A former environmental advisor to the World Bank, Thomas Lovejoy, 
echoes these views. "I agree that the World Bank's activities need to 
be closely monitored," said Lovejoy, who is President of the Heinz 
Center for Science, Economics and the Environment. "Logging is a 
complex issue, but if we can't make tropical forests benefit local 
people and be commercially valuable, then many could just end up 
cleared and burned." 
Lovejoy also feels that the World Bank is striving to learn from its 
past mistakes and to develop good plans to promote sustainable 
logging.

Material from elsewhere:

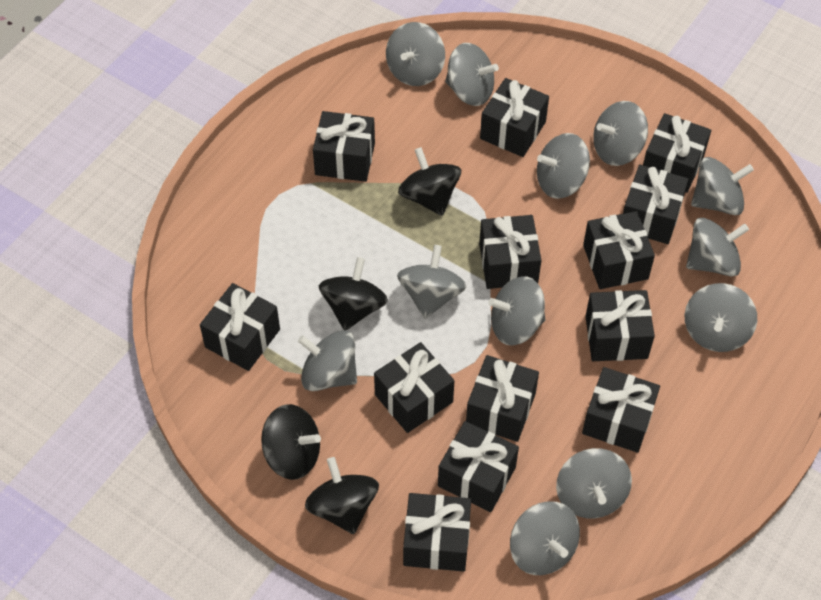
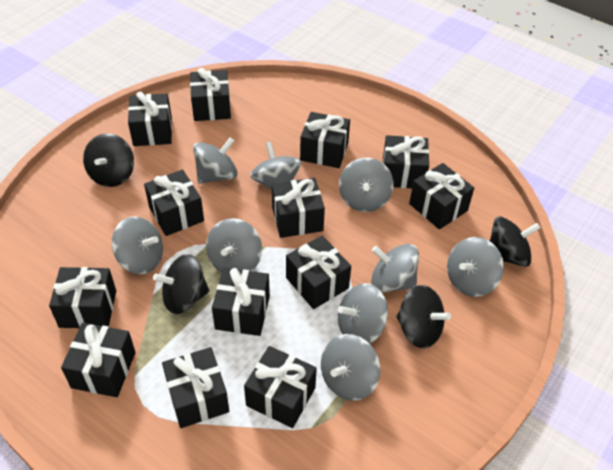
grey spinning top: 12 -> 9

The current approach, he said, is to advance with caution 
and to recognize that "the devil is in the details." 
While conservationists and logging advocates debate the wisdom of the 
new World Bank plan, they agree about one thing: The success or 
failure of tropical logging as a sustainable-development activity 
could have an enormous impact on rainforest ecosystems worldwide. 
According to Putz, one's position in the debate may ultimately "come 
down to whether or not you trust the World Bank, for which strong 
arguments can be made on either side."